Tom considered this new masterpiece with knitted brows and a feeling of growing bewilderment. It represented two human figures such as might have been drawn by an average child of nine or ten with no natural aptitude for art, in a heavy, clumsy pencil outline filled in with daubs of colour; As the serious production of a sane adult, the thing was incredible.
“They are a good deal alike,” Tom remarked, by way of saying something.
“Yes,” she agreed, “but of course they would be, as they haven’t any clothes, poor things. The bigger one would naturally be Adam, though it really doesn’t matter. The title is only a convention. The picture is really a study in essential form.”
“I see,” said Tom, though he didn’t; but he continued to gaze at the work with bulging eyeballs while the lady looked over his shoulder with a curious cryptic smile—which vanished instantly when he turned towards her. After a prolonged inspection with no further comment, he cast a furtive glance at the portfolio, whereupon his hostess removed the figure subject and replaced it by another painting, apparently representing a human head and shoulders, and, in character, very much like those “portraits” with which untalented schoolchildren adorn blank spaces in their copybooks. Such, in fact, Tom at first assumed it to be, but the artist hastily corrected him.
“Oh, no,” said she. “It is not imitative. I have called it ‘Madonna,’ but it is just a study in simplification based on the architectural structure of the human head, with all the irrelevant details eliminated.”
“Yes,” Tom commented, “I noticed that there had been a good deal of elimination. Those brown patches, I suppose, represent the hair?”
“They don’t represent it,” she replied. “They merely acknowledge and connote its existence. Perhaps, in a non-representational work, they are really superfluous, but they are useful in elucidating the pattern.”
This explanation left Tom speechless as did the other selections from
the portfolio. They were all much of the same kind; either meaningless streaks of colour or childish drawings of men and animals. Some of them he judged to be landscapes from the appearance in them of green, mop-like shapes, which might have “connoted” trees, and in one the simplified landscape was inhabited by abstract animals suggesting the cruder productions of a toy-shop.
“Well,” said Mrs. Schiller as she returned the last of them to the portfolio, “that is my repertoire; and now that you have seen them all, I want you to tell me frankly what you think of them. You need not mind being outspoken. Candid criticism is what I want from you.”

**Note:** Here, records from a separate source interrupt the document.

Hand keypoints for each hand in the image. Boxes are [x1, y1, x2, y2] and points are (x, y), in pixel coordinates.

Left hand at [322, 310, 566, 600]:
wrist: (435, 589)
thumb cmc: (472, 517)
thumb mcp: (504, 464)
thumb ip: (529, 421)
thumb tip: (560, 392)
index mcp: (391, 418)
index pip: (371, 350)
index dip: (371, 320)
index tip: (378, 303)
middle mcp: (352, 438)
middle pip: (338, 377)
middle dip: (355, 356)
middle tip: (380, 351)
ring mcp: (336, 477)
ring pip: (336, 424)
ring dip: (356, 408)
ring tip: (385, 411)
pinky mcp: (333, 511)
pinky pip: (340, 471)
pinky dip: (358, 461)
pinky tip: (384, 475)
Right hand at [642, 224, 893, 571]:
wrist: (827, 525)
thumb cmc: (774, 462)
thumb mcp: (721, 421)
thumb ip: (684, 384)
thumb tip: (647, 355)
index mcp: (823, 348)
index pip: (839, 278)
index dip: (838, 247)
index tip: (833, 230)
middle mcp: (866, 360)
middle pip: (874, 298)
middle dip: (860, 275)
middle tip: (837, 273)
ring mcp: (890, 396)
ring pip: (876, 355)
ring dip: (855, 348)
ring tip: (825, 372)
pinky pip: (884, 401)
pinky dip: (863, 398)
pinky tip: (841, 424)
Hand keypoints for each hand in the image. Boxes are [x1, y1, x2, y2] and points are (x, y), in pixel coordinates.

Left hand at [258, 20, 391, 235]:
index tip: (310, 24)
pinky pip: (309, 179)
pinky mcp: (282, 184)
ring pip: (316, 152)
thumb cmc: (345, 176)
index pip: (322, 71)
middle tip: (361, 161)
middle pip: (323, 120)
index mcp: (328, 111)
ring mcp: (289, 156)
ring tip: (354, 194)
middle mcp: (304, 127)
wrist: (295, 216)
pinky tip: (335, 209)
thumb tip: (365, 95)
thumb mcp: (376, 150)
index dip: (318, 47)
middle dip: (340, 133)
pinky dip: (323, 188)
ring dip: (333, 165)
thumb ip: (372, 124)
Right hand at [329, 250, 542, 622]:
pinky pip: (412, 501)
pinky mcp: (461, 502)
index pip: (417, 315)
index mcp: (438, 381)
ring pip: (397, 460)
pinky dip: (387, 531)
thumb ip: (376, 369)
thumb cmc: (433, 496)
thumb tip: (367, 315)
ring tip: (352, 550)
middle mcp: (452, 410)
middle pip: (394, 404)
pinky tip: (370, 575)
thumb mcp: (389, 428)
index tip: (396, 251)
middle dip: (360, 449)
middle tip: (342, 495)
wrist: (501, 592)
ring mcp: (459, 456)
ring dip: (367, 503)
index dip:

“But my dear Mrs. Schiller,” Tom exclaimed despairingly, “I am quite incompetent to criticize your work. I know nothing whatever about this modernist art excepting that it is a totally different thing from the art which I have always known and practised. And we can’t discuss it because we are not speaking the same language. When I paint a picture I aim at beauty and interest; and since there is nothing so beautiful as nature, I keep as close to natural appearances as I can. And as a picture is a work of imagination and not a mere representation like an illustration in a scientific textbook, I try to arrange my objects in a pleasing composition and to make them convey some interesting ideas. But, apparently, modernist art avoids truth to nature and any kind of intellectual or emotional interest. I don’t understand it at all.”
“But,” she objected, “don’t you find beauty in abstract form?”
“I have always supposed,” he replied, “that abstract form appertains to mathematics, whereas painting and sculpture are concerned with visible and tangible things. But really, Mrs. Schiller, it’s of no use for me to argue the question. We are talking and thinking on different planes.”
“I suppose we really are,” she agreed, “but it’s rather disappointing. I had hoped to profit by your experience, but I see now that it has no bearing on modern art. But never mind, we will drown our disagreements in the teapot. Will you take this chair while I boil the kettle, or would you prefer a softer one?”